Lady Victoria Grayson has always considered herself a keen observer of human behavior. After battling a chronic childhood illness that kept her homebound for years, she journeys to London determined to have the adventure of a lifetime.
Jaded by his wartime profession as a spy, Lord Witt understands, more than most, that everyone is not always who they pretend to be. He meets Victoria after the regent requests an investigation into the activities of her physician brother, Lord Ravensmoore.
Witt and Victoria become increasingly entangled in a plot targeting the lords of Parliament. Victoria is forced to question how well she knows those close to her while challenging Witt’s cynical nature and doubts about God. Together they must confront their pasts in order to solve a mystery that could devastate their future.
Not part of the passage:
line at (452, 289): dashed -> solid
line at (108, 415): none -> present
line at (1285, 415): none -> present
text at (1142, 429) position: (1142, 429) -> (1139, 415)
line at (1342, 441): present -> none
The mystery takes center stage in this romantic suspense. Danger brings together a somewhat cynical hero, who would rather be raising his horses than spying on a fellow gentleman, and an adventure-seeking heroine, the sister of that gentleman. Together they seek to discover the person responsible for horrific attacks on the lords of Parliament—attacks instigated by a human, but not carried out by one.
Victoria is a fresh face. She’s spunky. Naive. A little spoiled. And irresistable to Lord Witt. Jonathon Denning, aka Lord Witt, finds himself in the prickly position of being smitten with Victoria while risking the ire of the Prince Regent if his infatuation interferes with his duty.
Jillian Kent’s Chameleon, the second book in The Ravensmoore Chronicles is not your run-of-the-mill Regency novel. Yes, it ‘s filled with lords and ladies. Yes, they attend a ball with other members of the ton. Yes, there’s a romance. There are even scenes with “Prinny.” But this book delves deeper into the less romantic side of early nineteenth-century London.
The reader is immediately drawn into the setting of a mist-shrouded London park and what is discovered there. From then on, the story rolls like the wheels of a speeding coach and four through the townhomes of the ton and behind the walls of Bedlam.
Though it’s not a heavy tale, Ms. Kent takes us into the world of the mentally ill, someplace we don’t usually go in a novel about Regency England. While the culprit was not a total surprise, she did get me with the twist. Good job!
Bottom line: If you enjoy regency romances or if your favorite genre is mystery/suspense, Chameleon is well worth the read.
What book has held the boldest “Wow! I wasn’t expecting that!” ending for you?
Disclosure of Material Connection: This book came to me free from Realms with the hope that I would mention it on this blog. There was no requirement for me to write a positive review and the opinions I have expressed above are my own. I am disclosing this in accordance with the Federal Trade Commission’s 16 CFR, Part 255.